WHAT IS REQUIRED:
Your answer must be the lines from the start of the records through the line with "fx_px: 34545", exactly as written, without the pictures.

START DATA PROVIDED

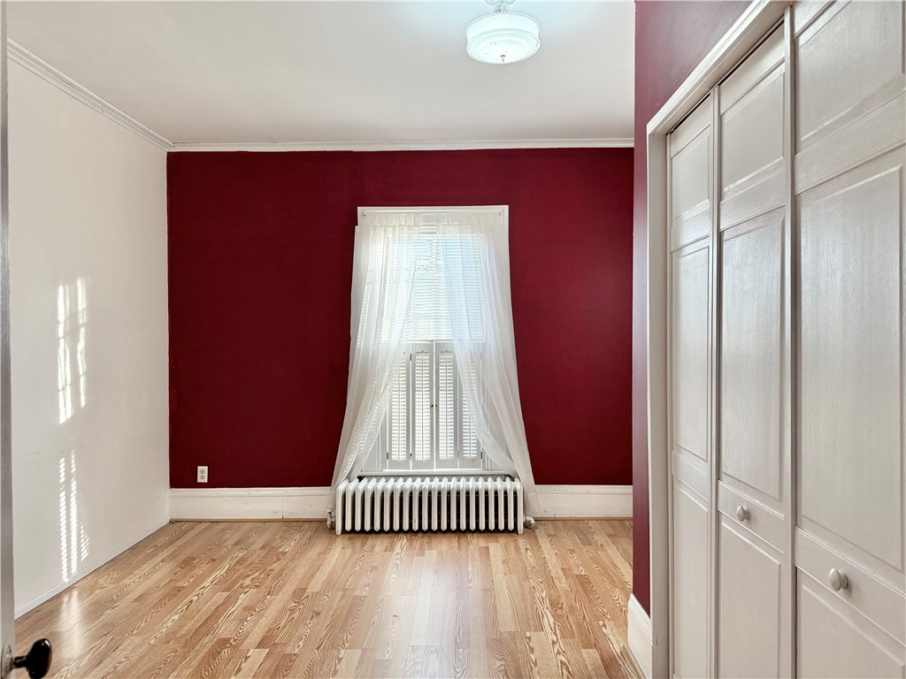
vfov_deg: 56.8
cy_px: 340
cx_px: 453
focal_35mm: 24
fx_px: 628
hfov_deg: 71.6
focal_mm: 6.76
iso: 200
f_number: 1.78
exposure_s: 1/190
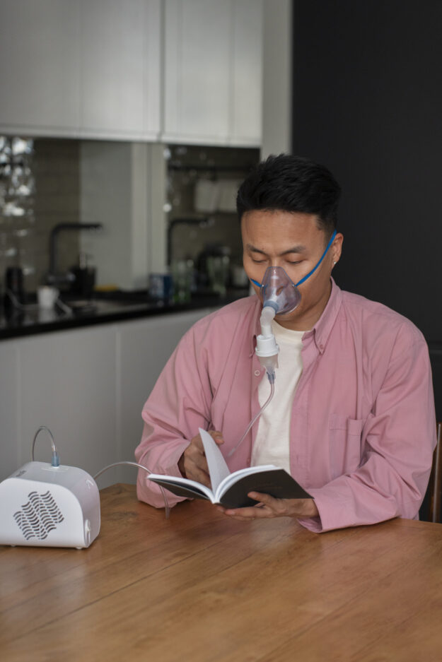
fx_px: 1344
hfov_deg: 18.7
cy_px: 331
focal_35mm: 73
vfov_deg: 27.7
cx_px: 221
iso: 1000
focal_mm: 73
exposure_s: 1/320
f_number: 2.8
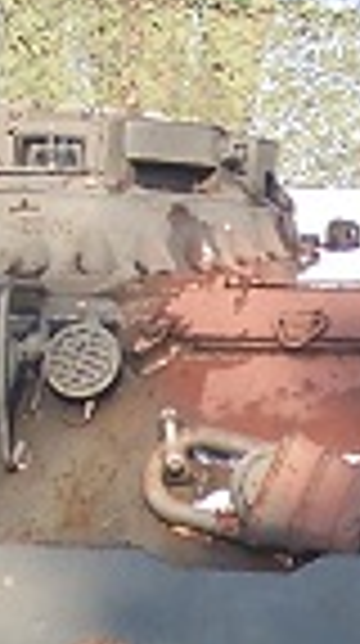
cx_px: 513
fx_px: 3204
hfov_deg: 6.4
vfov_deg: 11.3
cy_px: 664
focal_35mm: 188
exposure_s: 1/250
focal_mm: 6.3
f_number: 2.8
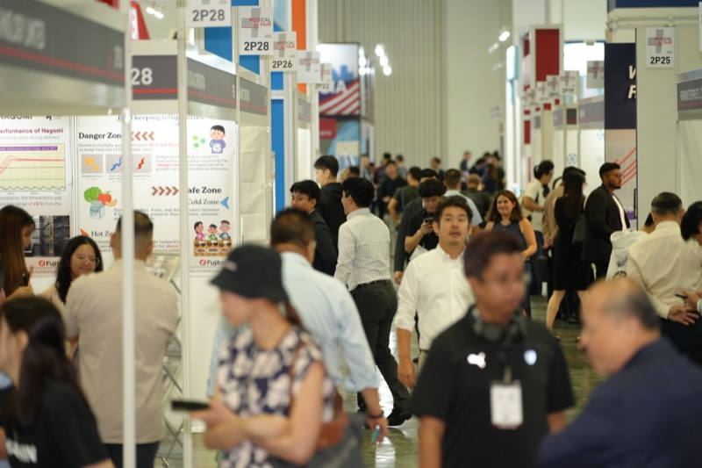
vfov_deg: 10.2
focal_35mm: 135
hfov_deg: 15.2
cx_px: 351
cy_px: 234
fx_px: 2632
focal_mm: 135
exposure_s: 1/200
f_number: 2.8
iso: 1250
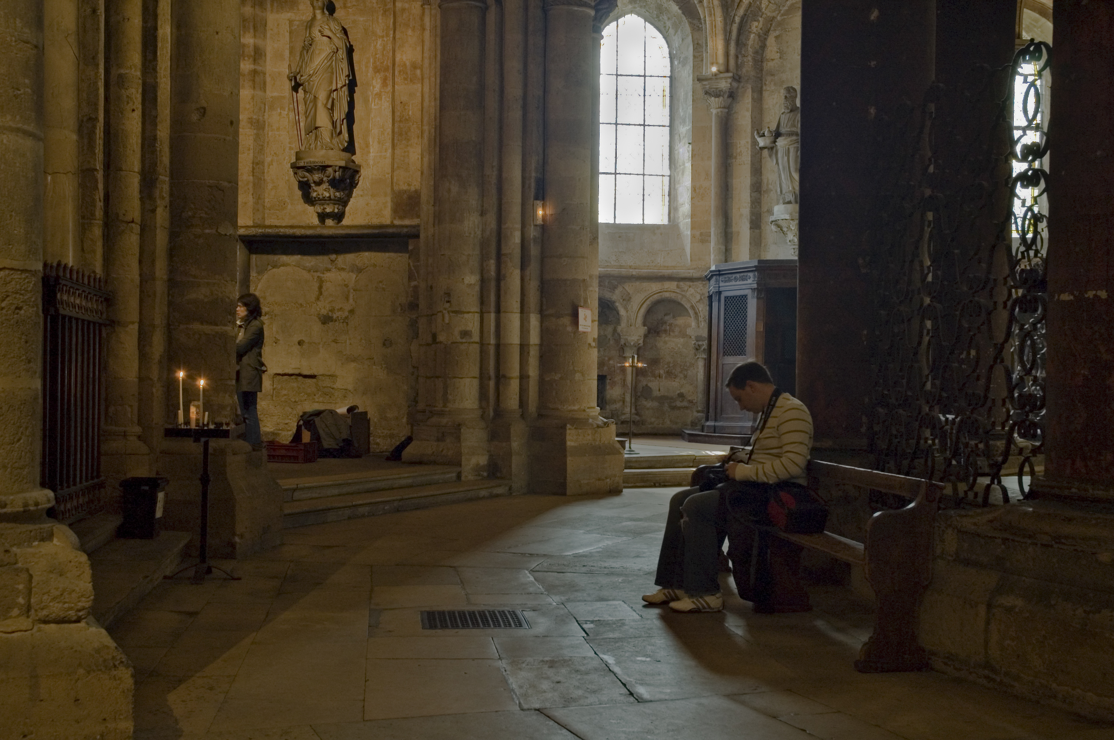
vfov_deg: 28.9
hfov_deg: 42.4
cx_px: 557
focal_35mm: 46
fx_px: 1438
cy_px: 370
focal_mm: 31
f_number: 8
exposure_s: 2
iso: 200
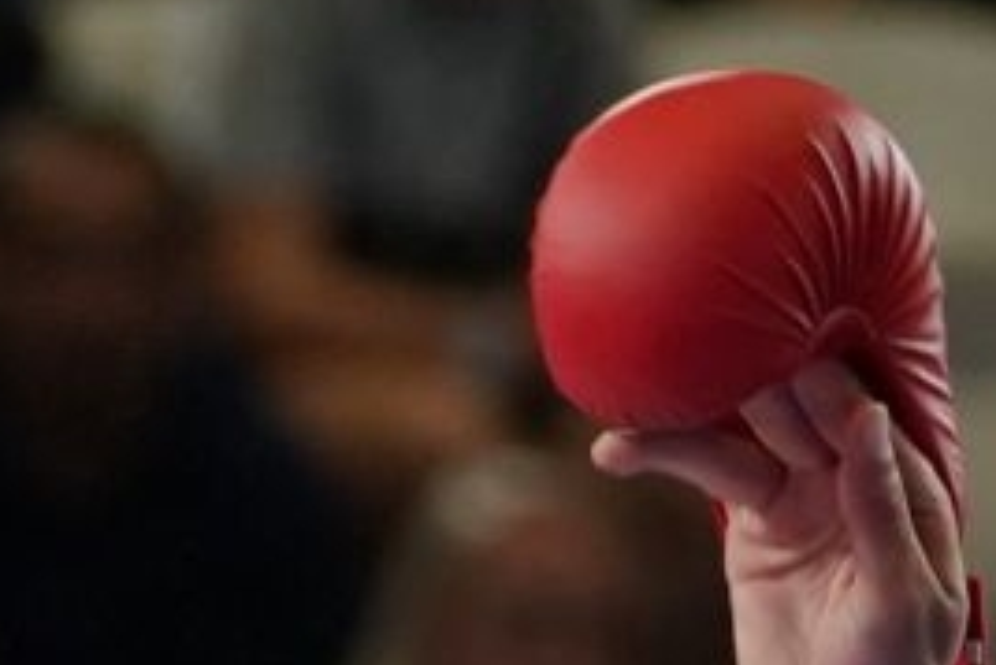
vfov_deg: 1.1
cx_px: -762
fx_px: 34545
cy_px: 1839
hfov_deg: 1.6
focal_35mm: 1248
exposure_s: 1/1000
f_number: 2.8
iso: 1000
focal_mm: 124
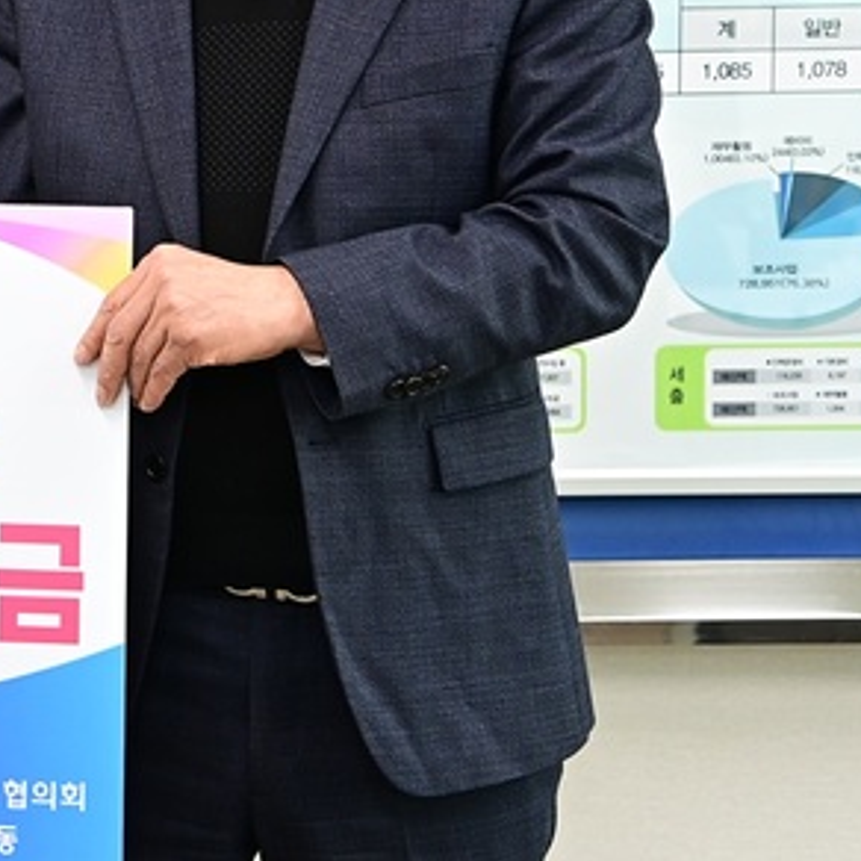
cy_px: 195
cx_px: -321
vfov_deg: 13.3
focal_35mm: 131
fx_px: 3686
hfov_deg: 12.8
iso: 1250
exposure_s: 1/200
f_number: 4
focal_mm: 50
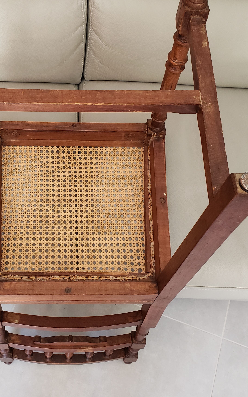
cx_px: 80
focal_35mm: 38
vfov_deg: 51.4
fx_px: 411
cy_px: 173
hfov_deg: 33.3
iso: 250
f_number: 2.4
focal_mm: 4.3
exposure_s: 1/23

END DATA PROVIDED

PROBLEM SOLUTION:
vfov_deg: 56.8
cy_px: 340
cx_px: 453
focal_35mm: 24
fx_px: 628
hfov_deg: 71.6
focal_mm: 6.76
iso: 200
f_number: 1.78
exposure_s: 1/190
fx_px: 1344
hfov_deg: 18.7
cy_px: 331
focal_35mm: 73
vfov_deg: 27.7
cx_px: 221
iso: 1000
focal_mm: 73
exposure_s: 1/320
f_number: 2.8
cx_px: 513
fx_px: 3204
hfov_deg: 6.4
vfov_deg: 11.3
cy_px: 664
focal_35mm: 188
exposure_s: 1/250
focal_mm: 6.3
f_number: 2.8
vfov_deg: 10.2
focal_35mm: 135
hfov_deg: 15.2
cx_px: 351
cy_px: 234
fx_px: 2632
focal_mm: 135
exposure_s: 1/200
f_number: 2.8
iso: 1250
vfov_deg: 28.9
hfov_deg: 42.4
cx_px: 557
focal_35mm: 46
fx_px: 1438
cy_px: 370
focal_mm: 31
f_number: 8
exposure_s: 2
iso: 200
vfov_deg: 1.1
cx_px: -762
fx_px: 34545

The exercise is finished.